Thursday, 7 August 2008

Blog Comment - for discussion

Sorry for my delay in posting further. I have been tied up trying to get my new business going, and fighting the States of Jersey as they persist in trying to prevent me and my family from staying in our family home.

Anyway, that is a post for another day.

I was contacted this evening by someone who wrote the following:

"I was quite disturbed today by a conversation I had with a work colleague. Having attended a family b.b.q one of her relatives was very upset that his grand daughter, who is in care had phoned him that evening, worried that she had to have a bath and it was only male staff on duty.

He subsequently phoned the home, to be told, yes due to the holiday roster there were no female staff on duty.

How can this happen in the current light of things.

I am not a care worker or have anything to do with this field but alarm bells are ringing in my ears when a venerable young girl feels so desperate.

Surely their should be a mix of staff at all times.

Are their no set guidelines?"

Any views?

I know what National Minimum Care Standards say but this is Jersey, does anyone know what National Minimum Care (Jersey) Standards guidelines say?!

Unfortunately, it could be argued that there is nothing wrong with this scenario as Jersey have no set standards, preferring to make it up as they go along. As far as good practice is concerned, it would be acceptable to have only male staff on duty during the day, but there should always be one female staff member present at night. However, it should be possible for the young person concerned to feel safe enough in the children's home that they can have a bath, in a bathroom with a locked door, without fearing that anyone will walk in on them.

I would encourage the parent to make a complaint about this, but be warned that there is no proper complaints policy, so the way that the complaint will be dealt with is hit and miss. Probably miss. But it's still worth making the complaint.

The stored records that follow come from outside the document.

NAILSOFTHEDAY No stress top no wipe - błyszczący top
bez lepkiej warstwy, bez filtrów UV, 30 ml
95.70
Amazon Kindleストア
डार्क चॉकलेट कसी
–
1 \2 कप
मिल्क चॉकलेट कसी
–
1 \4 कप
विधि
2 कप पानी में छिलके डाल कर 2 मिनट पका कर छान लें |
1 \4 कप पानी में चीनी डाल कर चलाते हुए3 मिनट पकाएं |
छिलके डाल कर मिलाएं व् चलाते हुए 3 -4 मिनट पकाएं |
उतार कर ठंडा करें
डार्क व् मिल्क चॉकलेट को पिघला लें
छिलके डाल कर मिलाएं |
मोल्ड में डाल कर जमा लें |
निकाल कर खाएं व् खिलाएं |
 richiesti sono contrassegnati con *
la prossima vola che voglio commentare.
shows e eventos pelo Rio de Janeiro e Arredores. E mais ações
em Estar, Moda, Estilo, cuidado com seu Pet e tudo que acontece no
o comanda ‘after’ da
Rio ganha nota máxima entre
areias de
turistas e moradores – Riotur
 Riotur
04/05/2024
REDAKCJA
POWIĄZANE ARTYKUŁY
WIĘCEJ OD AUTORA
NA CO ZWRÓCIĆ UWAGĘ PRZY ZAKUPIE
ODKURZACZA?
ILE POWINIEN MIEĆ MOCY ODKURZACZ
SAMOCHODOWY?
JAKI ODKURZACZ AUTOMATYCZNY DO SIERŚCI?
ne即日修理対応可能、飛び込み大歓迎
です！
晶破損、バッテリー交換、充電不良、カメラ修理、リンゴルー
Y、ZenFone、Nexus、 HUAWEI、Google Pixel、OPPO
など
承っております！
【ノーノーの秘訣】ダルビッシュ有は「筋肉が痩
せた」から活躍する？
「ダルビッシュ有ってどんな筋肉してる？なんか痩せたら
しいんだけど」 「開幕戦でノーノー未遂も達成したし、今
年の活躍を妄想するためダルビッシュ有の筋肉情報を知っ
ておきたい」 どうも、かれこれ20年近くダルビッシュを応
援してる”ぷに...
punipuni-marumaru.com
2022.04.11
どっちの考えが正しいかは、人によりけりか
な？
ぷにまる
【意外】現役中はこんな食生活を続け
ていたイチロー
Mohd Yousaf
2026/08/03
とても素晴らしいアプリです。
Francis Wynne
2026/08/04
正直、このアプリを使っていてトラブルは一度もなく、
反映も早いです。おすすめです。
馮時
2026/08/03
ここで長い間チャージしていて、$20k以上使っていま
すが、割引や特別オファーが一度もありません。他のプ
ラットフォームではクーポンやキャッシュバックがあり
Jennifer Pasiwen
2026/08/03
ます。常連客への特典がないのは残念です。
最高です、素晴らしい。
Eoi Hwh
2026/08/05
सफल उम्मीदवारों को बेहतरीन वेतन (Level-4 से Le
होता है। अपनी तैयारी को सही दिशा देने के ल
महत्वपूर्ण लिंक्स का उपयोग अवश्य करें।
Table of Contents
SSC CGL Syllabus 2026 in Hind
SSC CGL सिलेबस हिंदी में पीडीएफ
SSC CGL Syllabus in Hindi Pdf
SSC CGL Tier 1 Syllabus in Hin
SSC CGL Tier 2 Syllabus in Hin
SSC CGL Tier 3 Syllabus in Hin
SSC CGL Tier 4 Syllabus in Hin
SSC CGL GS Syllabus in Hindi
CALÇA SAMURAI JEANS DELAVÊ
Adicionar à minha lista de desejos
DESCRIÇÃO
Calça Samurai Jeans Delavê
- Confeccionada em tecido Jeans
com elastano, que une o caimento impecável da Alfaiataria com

Unless of course you're an employee, then you can blow the whistle using the Serious Concerns Policy. My advice on that point would be, don't do it - if you do use it they will get rid of you and then proceed to tell everyone that you were rubbish at your job, ruin your career, make your life hell, and carry on as if nothing happened.

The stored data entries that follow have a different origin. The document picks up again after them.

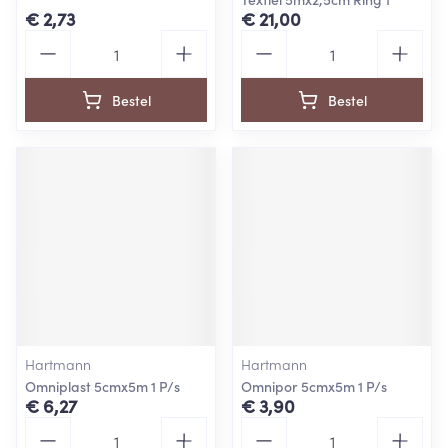
€ 2,73
€ 21,00
Aantal
Aantal
Bestel
Bestel
Hartmann
Hartmann
Omniplast 5cmx5m 1 P/s
Omnipor 5cmx5m 1 P/s
€ 6,27
€ 3,90
Aantal
Aantal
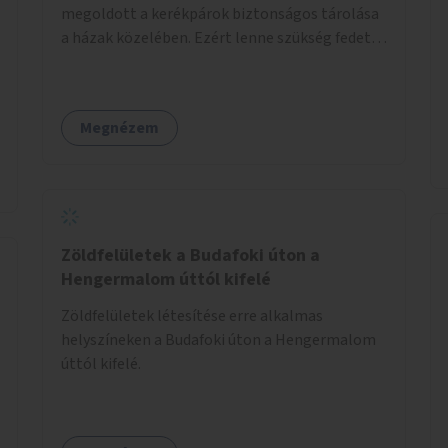
megoldott a kerékpárok biztonságos tárolása
a házak közelében. Ezért lenne szükség fedett,
zárható, közösen használható kerékpártárolók
kialakítására, amelyek védelmet nyújtanak az
időjárás viszontagságaival szemben.
Megnézem
Zöldfelületek a Budafoki úton a
Hengermalom úttól kifelé
Zöldfelületek létesítése erre alkalmas
helyszíneken a Budafoki úton a Hengermalom
úttól kifelé.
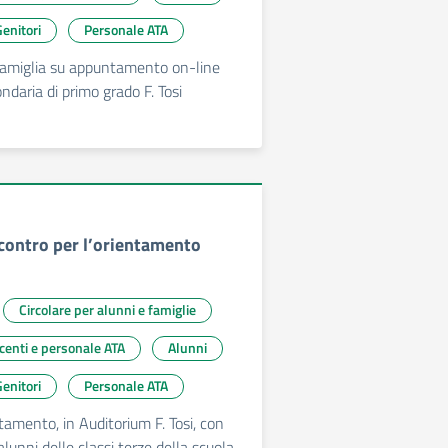
enitori
Personale ATA
famiglia su appuntamento on-line
ndaria di primo grado F. Tosi
ncontro per l’orientamento
Circolare per alunni e famiglie
ocenti e personale ATA
Alunni
enitori
Personale ATA
tamento, in Auditorium F. Tosi, con
 alunni delle classi terze della scuola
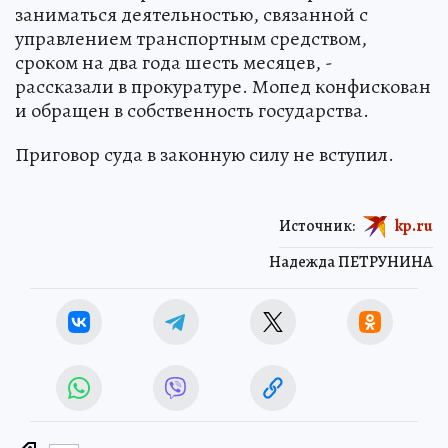
заниматься деятельностью, связанной с
управлением транспортным средством,
сроком на два года шесть месяцев, -
рассказали в прокуратуре. Мопед конфискован
и обращен в собственность государства.
Приговор суда в законную силу не вступил.
Источник:
kp.ru
Надежда ПЕТРУНИНА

When they have finished doing all this, then you could telephone the Minister, Senator Shenton, and he will reassure that" have been shafted but that's politics; if it wasn't for you, none of these changes would have happened." He might go on to say, "what is said behind closed doors is not what is said to the media."

He might even promise to make a public statement after the summer recess in support of you, but don't hold your breath.